> YOUR ASSIGNMENT
Take the line with "M0,1585L1449,1725" and all lines after it, through the end of the records below, and repeat them exactly.

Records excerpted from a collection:
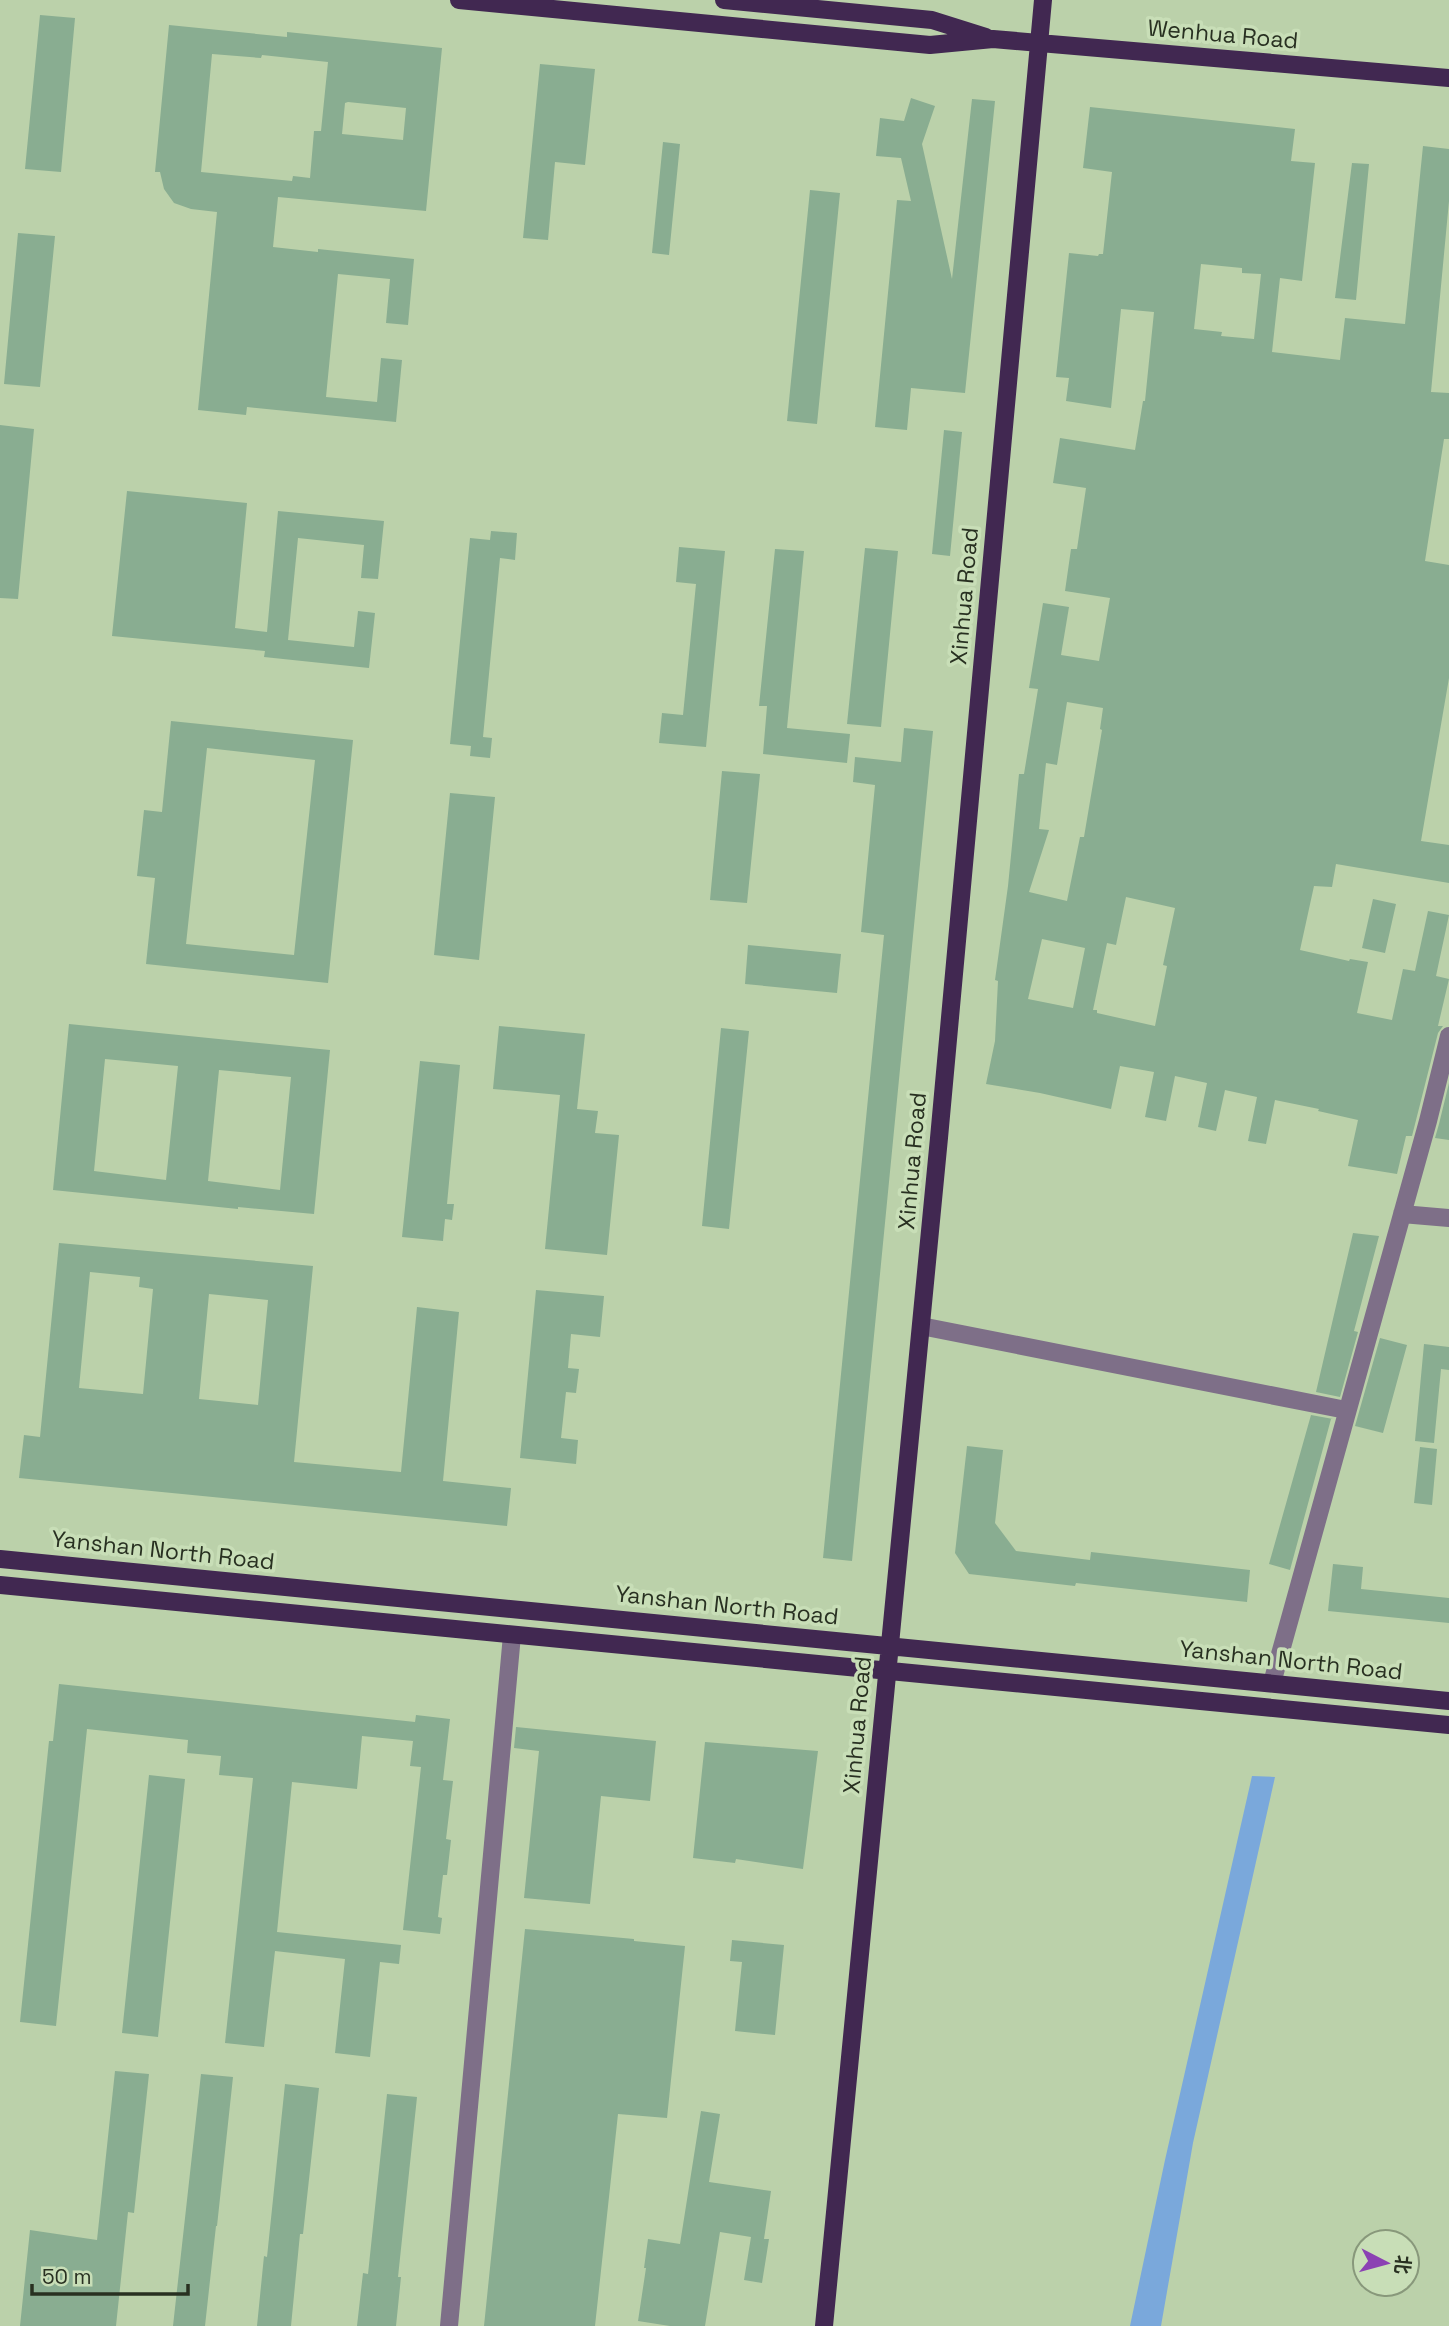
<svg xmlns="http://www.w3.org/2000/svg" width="1449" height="2326" font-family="'Space Grotesk','Noto Sans SC',sans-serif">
<rect width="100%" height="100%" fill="#bbd1aa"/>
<path fill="#7aa8db" d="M1252,1776L1275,1777L1193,2143L1161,2326H1130L1165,2160Z"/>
<path fill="#89ad91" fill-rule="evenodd" d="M40,15L75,18L61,172L25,169Z
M169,25L287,37V32L442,48L426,211L278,197L273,247L318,252V249L414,259L408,325L386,323L390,279L338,274L326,397L377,402L381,358L402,360L396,422L247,407L246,415L198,410L217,212L191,209L174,203L164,189L160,172H155ZM212,54L261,58L262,55L328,62L321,131H314L310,178L293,176L292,181L201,172ZM348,102L406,108L403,140L342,134L345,103Z
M540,64L595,69L585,165L555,162L548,240L523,238Z
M911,98L935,106L922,144L952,279L972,99L995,101L965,393L911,388L907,430L875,427L897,200L911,201L901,158L876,156L880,118L904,121Z
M1090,107L1295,129L1291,161L1315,163L1302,281L1280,278L1272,352L1340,360L1345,318L1405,324L1423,146L1449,149V201L1431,392L1449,393V439H1444L1425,561L1449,565V678L1421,841L1449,845V883L1336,864L1332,887L1314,886L1300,950L1349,961L1350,959L1368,962L1357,1013L1392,1020L1403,969L1415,971L1428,911L1449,915L1436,976L1449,979L1438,1026H1443L1438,1033L1412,1136H1406L1397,1174L1348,1166L1358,1120L1318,1111L1319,1109L1275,1100L1266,1144L1248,1141L1257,1097L1225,1090L1216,1131L1198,1127L1207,1083L1175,1076L1166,1121L1145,1117L1154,1072L1120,1066L1111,1109L1040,1093L986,1084L995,1041L998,981L995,980L1008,886L1019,774H1024L1038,689L1029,688L1043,603L1069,607L1061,655L1099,661L1110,598L1065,591L1071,549H1077L1086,488L1053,483L1060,438L1135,450L1143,401H1145L1154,312L1121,309L1111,408L1066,401L1069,378L1056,377L1069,253L1098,256L1099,254H1103L1112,172L1083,168ZM1201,264L1242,268V273L1261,274L1254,339L1221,336L1222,332L1194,329ZM1067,702L1103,708L1100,729L1102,730L1084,837H1080L1067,901L1029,892L1049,830L1039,829L1046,763L1057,765ZM1126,897L1175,908L1163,965L1167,966L1155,1026L1097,1013V1010H1093L1107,943L1116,945ZM1042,939L1085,948L1073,1008L1028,999Z
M663,142L680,144L669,255L652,253Z
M1352,163L1369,164L1356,300L1335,298Z
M810,190L840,193L817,424L787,421Z
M18,233L55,236L40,387L4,384Z
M0,425L34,429L18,599L0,598Z
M944,430L962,432L950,556L932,554Z
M127,491L247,503L235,628L267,632L278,511L384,521L378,579L361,578L364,545L298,538L288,640L354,647L358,611L375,613L369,668L264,657L265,651L112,636Z
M491,531L517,533L515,560L500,558L483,737L492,738L490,758L470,756L471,746L450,744L470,538L490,540Z
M679,547L725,551L706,747L659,743L662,713L683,715L696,584L676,582Z
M865,548L898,551L881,727L847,724Z
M775,549L804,551L787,728L850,734L847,763L763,754L767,706H759Z
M171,721L353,740L328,983L146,964L155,878L137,876L144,810L162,812ZM207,748L315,760L294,955L186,944Z
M904,728L933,731L852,1561L823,1558L884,935L861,932L875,785L853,782L855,757L901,762Z
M722,771L760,774L747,903L710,900Z
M450,793L495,797L479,960L434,955Z
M1373,899L1396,904L1385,953L1362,948Z
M748,945L841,954L837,993L745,984Z
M69,1024L330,1050L314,1214L238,1207V1209L53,1190ZM105,1059L178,1066L166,1180L94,1171ZM219,1070L291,1077L280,1190L208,1181Z
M499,1026L585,1034L577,1109L598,1111L595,1133L619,1135L607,1255L545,1249L560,1095L493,1089Z
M721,1028L749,1031L729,1229L702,1226Z
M420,1061L460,1065L447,1204H454L452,1220L445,1219L443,1241L402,1237Z
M1449,1083V1140L1435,1138L1439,1124Z
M1353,1233L1379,1236L1354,1331L1358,1332L1340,1397L1316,1392Z
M59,1243L313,1266L294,1462L401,1472L417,1307L459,1312L443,1481L511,1488L507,1526L19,1478L24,1435L40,1437ZM90,1272L140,1277L139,1287L153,1289L143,1394L79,1388ZM209,1294L268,1300L258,1405L199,1399Z
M536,1290L604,1296L600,1337L571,1334L568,1368L579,1369L576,1393L566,1392L561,1438L578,1440L576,1464L520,1458Z
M1380,1338L1407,1345L1383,1433L1355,1426Z
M1424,1344L1449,1347V1370L1441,1369L1434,1443L1415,1441Z
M1311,1415L1333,1419H1331L1290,1570L1269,1564Z
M967,1446L1003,1450L995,1523L1016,1551L1090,1560L1091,1552L1250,1570L1247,1602L1076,1583L1075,1586L969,1574L955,1553Z
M1420,1447L1437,1449L1432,1505L1414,1503Z
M1333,1564L1363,1567L1361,1589L1449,1598V1623L1328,1611Z
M59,1684L415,1722L416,1715L450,1719L443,1780L453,1781L446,1839L451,1840L447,1875H443L438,1917L442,1918L440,1934L403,1930L421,1767L410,1766L413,1741L362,1736L357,1789L292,1782L277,1932L401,1945L399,1964L380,1962L370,2057L335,2053L345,1959L275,1951L264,2047L225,2043L253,1778L219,1775L221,1756L187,1753L188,1740L87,1729L56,2026L20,2022L49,1741H53Z
M516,1727L656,1741L650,1801L601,1796L590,1904L524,1898L539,1751L514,1748Z
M705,1742L818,1751L803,1869L736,1859L735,1863L693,1858Z
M149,1775L185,1779L158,2037L122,2033Z
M525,1929L634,1939V1941L685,1946L667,2118L618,2114L595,2326H484Z
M732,1940L784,1945L775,2035L735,2031L742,1962L730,1961Z
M115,2071L149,2074L134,2213L128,2212L116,2326H20L30,2230L97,2240Z
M201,2074L233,2077L217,2226H216L205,2326H173Z
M285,2084L319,2088L303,2234H300L291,2326H257L264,2256L267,2257Z
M387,2094L417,2097L398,2277H401L396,2326H357L363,2273L368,2274Z
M701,2111L720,2114L709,2182L771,2191L764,2239H769L762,2283L744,2280L751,2237L720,2232L705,2326H670L638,2321L646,2268H644L648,2239L680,2244Z"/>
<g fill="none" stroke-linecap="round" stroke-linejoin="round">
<path stroke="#7e6f88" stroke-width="18" d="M1402,1214L1449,1218
M921,1326L1346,1410
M1272,1683L1428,1121L1449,1036
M449,2326L512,1635"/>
<path stroke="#412851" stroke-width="18" d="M459,0L930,45L993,39L1449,78
M724,0L932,20L986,37
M0,1559L1449,1701
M0,1585L1449,1725
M824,2326L939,1138L1043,0"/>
</g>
<g text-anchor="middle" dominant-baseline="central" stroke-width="7" stroke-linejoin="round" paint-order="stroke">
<g font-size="23" fill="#283021" stroke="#c8deb7">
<text transform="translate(1223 34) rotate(5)">Wenhua Road</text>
<text transform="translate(964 596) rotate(-85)">Xinhua Road</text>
<text transform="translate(912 1161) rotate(-85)">Xinhua Road</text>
<text transform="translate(163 1550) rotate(6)">Yanshan North Road</text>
<text transform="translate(727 1605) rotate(6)">Yanshan North Road</text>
<text transform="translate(1291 1660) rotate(6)">Yanshan North Road</text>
<text transform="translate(857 1725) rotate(-85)">Xinhua Road</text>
</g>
</g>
<g transform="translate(1386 2263) rotate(96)"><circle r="33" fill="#c8deb7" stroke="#88987b" stroke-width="2"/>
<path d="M0-5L12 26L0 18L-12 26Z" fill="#8b41b3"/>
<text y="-10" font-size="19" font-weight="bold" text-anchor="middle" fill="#283021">北</text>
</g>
<path d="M32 2284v10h156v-10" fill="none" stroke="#283021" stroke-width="3.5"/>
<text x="42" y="2284" font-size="21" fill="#283021" stroke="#c8deb7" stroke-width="5" paint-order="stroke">50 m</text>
</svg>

> REPLY TO THE EXERCISE
M0,1585L1449,1725
M824,2326L939,1138L1043,0"/>
</g>
<g text-anchor="middle" dominant-baseline="central" stroke-width="7" stroke-linejoin="round" paint-order="stroke">
<g font-size="23" fill="#283021" stroke="#c8deb7">
<text transform="translate(1223 34) rotate(5)">Wenhua Road</text>
<text transform="translate(964 596) rotate(-85)">Xinhua Road</text>
<text transform="translate(912 1161) rotate(-85)">Xinhua Road</text>
<text transform="translate(163 1550) rotate(6)">Yanshan North Road</text>
<text transform="translate(727 1605) rotate(6)">Yanshan North Road</text>
<text transform="translate(1291 1660) rotate(6)">Yanshan North Road</text>
<text transform="translate(857 1725) rotate(-85)">Xinhua Road</text>
</g>
</g>
<g transform="translate(1386 2263) rotate(96)"><circle r="33" fill="#c8deb7" stroke="#88987b" stroke-width="2"/>
<path d="M0-5L12 26L0 18L-12 26Z" fill="#8b41b3"/>
<text y="-10" font-size="19" font-weight="bold" text-anchor="middle" fill="#283021">北</text>
</g>
<path d="M32 2284v10h156v-10" fill="none" stroke="#283021" stroke-width="3.5"/>
<text x="42" y="2284" font-size="21" fill="#283021" stroke="#c8deb7" stroke-width="5" paint-order="stroke">50 m</text>
</svg>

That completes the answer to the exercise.